Author Steffie Nelson Illustration Graham Roumieu

LOS ANGELES

One Sunday afternoon at the Los Angeles County Museum of Art, the three men behind the art collective Fallen Fruit—best known for mapping the trees growing fruit in public places throughout L.A.—are putting the finishing touches on an exhibit called the “Food Pyramid.” Built from repurposed industrial food bins growing tomatoes, cilantro and jalapeno peppers, the pyramid will eventually yield the ingredients for a fish taco feast during the November closing ceremony, including the tilapia swimming in a pond at its base.

This monument to the Slow Food movement is just part of EATLACMA, a yearlong collaboration between the museum and Fallen Fruit, which was founded by David Burns, Matias Viegener and Austin Young. It’s their first gig in an official space, and it’s a doozy, with exhibits such as “The Way Potatoes Go,” a potato field growing between two buildings; “Breeding Is Bittersweet,” a tunnel of melons growing on trellises; and “Indexical Strawberry Flag,” pallets of strawberry plants nourished through an elaborate system of IV bags near the main entrance.

They’ve also created a map of the museum that highlights the fruits found in the permanent collection, including works ranging from ancient Chinese ceramics to prints by 20th century Japanese artist Yozo Hamaguchi. According to Viegener, the apple reigns in popularity as a subject for artists, closely followed by the grape.
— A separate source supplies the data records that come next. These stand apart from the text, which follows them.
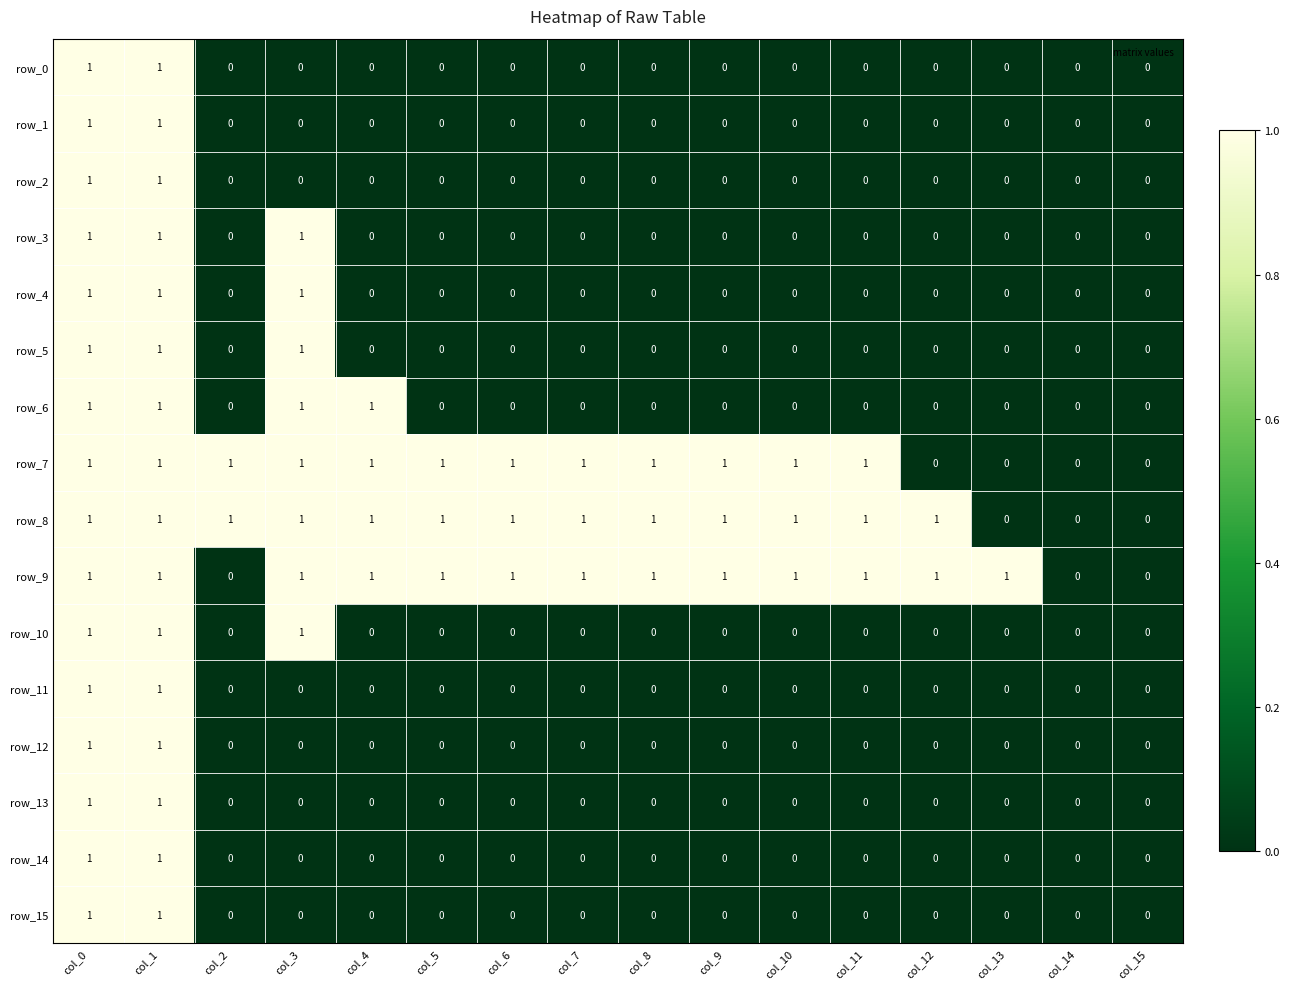

Reading right to left, list all the values displayed in this chart.

row_0: col_15=0	col_14=0	col_13=0	col_12=0	col_11=0	col_10=0	col_9=0	col_8=0	col_7=0	col_6=0	col_5=0	col_4=0	col_3=0	col_2=0	col_1=1	col_0=1
row_1: col_15=0	col_14=0	col_13=0	col_12=0	col_11=0	col_10=0	col_9=0	col_8=0	col_7=0	col_6=0	col_5=0	col_4=0	col_3=0	col_2=0	col_1=1	col_0=1
row_2: col_15=0	col_14=0	col_13=0	col_12=0	col_11=0	col_10=0	col_9=0	col_8=0	col_7=0	col_6=0	col_5=0	col_4=0	col_3=0	col_2=0	col_1=1	col_0=1
row_3: col_15=0	col_14=0	col_13=0	col_12=0	col_11=0	col_10=0	col_9=0	col_8=0	col_7=0	col_6=0	col_5=0	col_4=0	col_3=1	col_2=0	col_1=1	col_0=1
row_4: col_15=0	col_14=0	col_13=0	col_12=0	col_11=0	col_10=0	col_9=0	col_8=0	col_7=0	col_6=0	col_5=0	col_4=0	col_3=1	col_2=0	col_1=1	col_0=1
row_5: col_15=0	col_14=0	col_13=0	col_12=0	col_11=0	col_10=0	col_9=0	col_8=0	col_7=0	col_6=0	col_5=0	col_4=0	col_3=1	col_2=0	col_1=1	col_0=1
row_6: col_15=0	col_14=0	col_13=0	col_12=0	col_11=0	col_10=0	col_9=0	col_8=0	col_7=0	col_6=0	col_5=0	col_4=1	col_3=1	col_2=0	col_1=1	col_0=1
row_7: col_15=0	col_14=0	col_13=0	col_12=0	col_11=1	col_10=1	col_9=1	col_8=1	col_7=1	col_6=1	col_5=1	col_4=1	col_3=1	col_2=1	col_1=1	col_0=1
row_8: col_15=0	col_14=0	col_13=0	col_12=1	col_11=1	col_10=1	col_9=1	col_8=1	col_7=1	col_6=1	col_5=1	col_4=1	col_3=1	col_2=1	col_1=1	col_0=1
row_9: col_15=0	col_14=0	col_13=1	col_12=1	col_11=1	col_10=1	col_9=1	col_8=1	col_7=1	col_6=1	col_5=1	col_4=1	col_3=1	col_2=0	col_1=1	col_0=1
row_10: col_15=0	col_14=0	col_13=0	col_12=0	col_11=0	col_10=0	col_9=0	col_8=0	col_7=0	col_6=0	col_5=0	col_4=0	col_3=1	col_2=0	col_1=1	col_0=1
row_11: col_15=0	col_14=0	col_13=0	col_12=0	col_11=0	col_10=0	col_9=0	col_8=0	col_7=0	col_6=0	col_5=0	col_4=0	col_3=0	col_2=0	col_1=1	col_0=1
row_12: col_15=0	col_14=0	col_13=0	col_12=0	col_11=0	col_10=0	col_9=0	col_8=0	col_7=0	col_6=0	col_5=0	col_4=0	col_3=0	col_2=0	col_1=1	col_0=1
row_13: col_15=0	col_14=0	col_13=0	col_12=0	col_11=0	col_10=0	col_9=0	col_8=0	col_7=0	col_6=0	col_5=0	col_4=0	col_3=0	col_2=0	col_1=1	col_0=1
row_14: col_15=0	col_14=0	col_13=0	col_12=0	col_11=0	col_10=0	col_9=0	col_8=0	col_7=0	col_6=0	col_5=0	col_4=0	col_3=0	col_2=0	col_1=1	col_0=1
row_15: col_15=0	col_14=0	col_13=0	col_12=0	col_11=0	col_10=0	col_9=0	col_8=0	col_7=0	col_6=0	col_5=0	col_4=0	col_3=0	col_2=0	col_1=1	col_0=1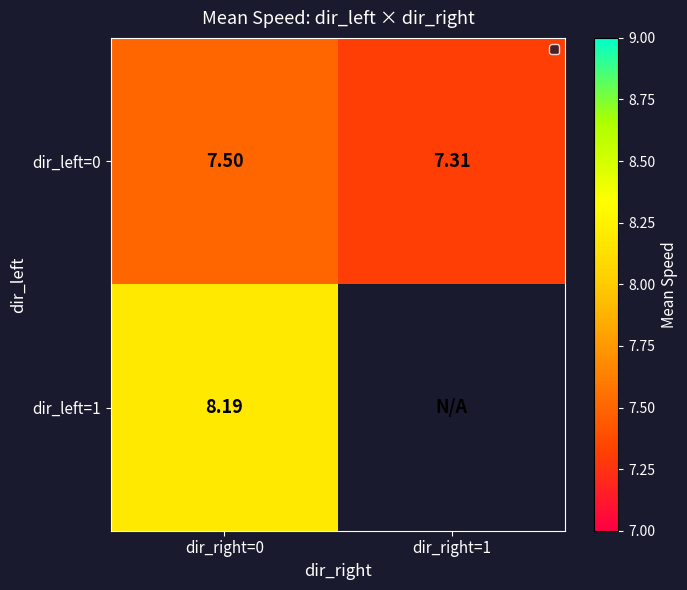

Read the dir_left=0 value at dir_right=1.

7.3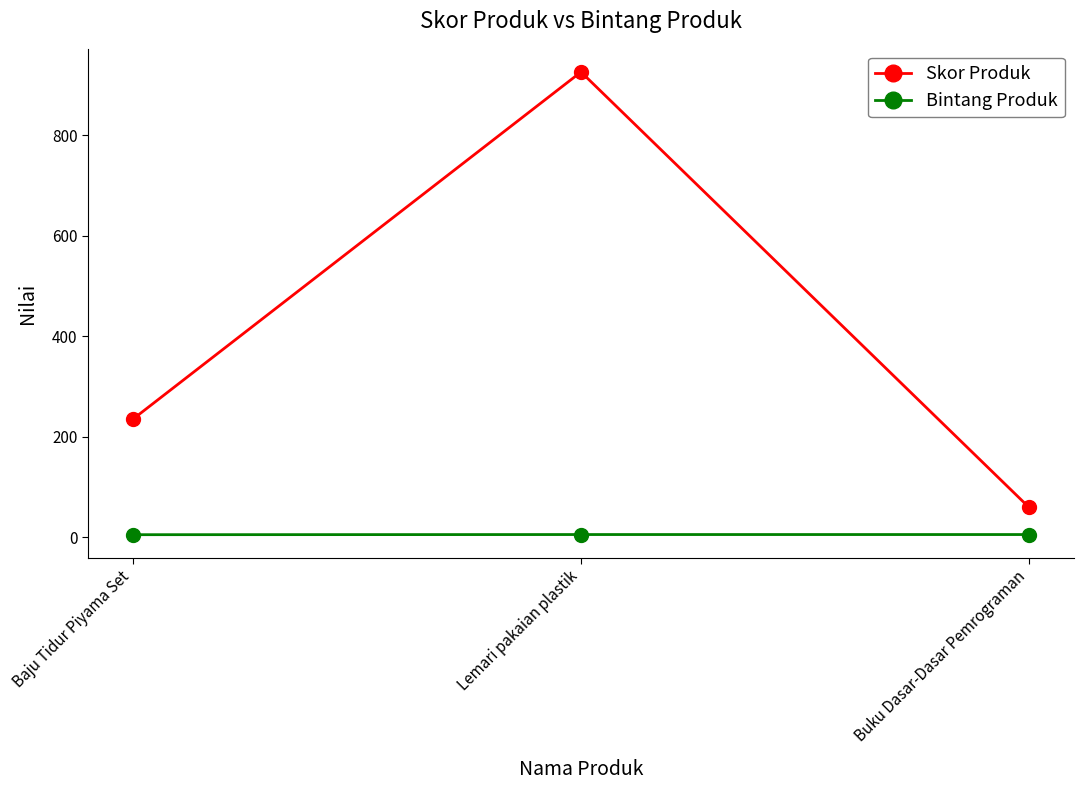

List the series in order of their overall mean, lowest first.

Bintang Produk, Skor Produk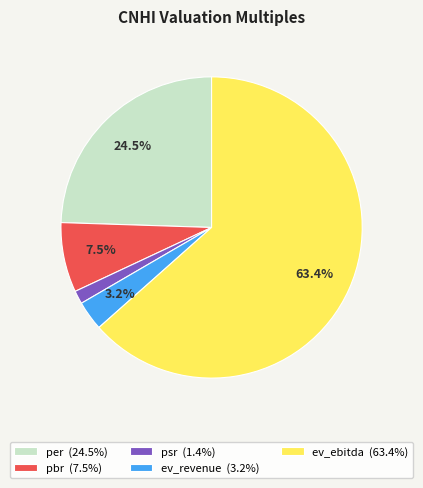

Rank the categories by value from lowest to highest.

psr, ev_revenue, pbr, per, ev_ebitda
As befits a group whose events are traditionally free to the public, Fallen Fruit skipped the fancy opening night fête in favor of a Sunday picnic on LACMA’s lawn. “This is how it used to be a hundred years ago,” says Burns, happily surveying the noshing crowd, which includes local art luminaries and even the occasional activist/actor (Entourage’s Adrian Grenier stops in for a bite). The nature of Fallen Fruit’s events, Burns adds, keeps the people smiling and the vibe sweet. “It’s impossible to argue about fruit.”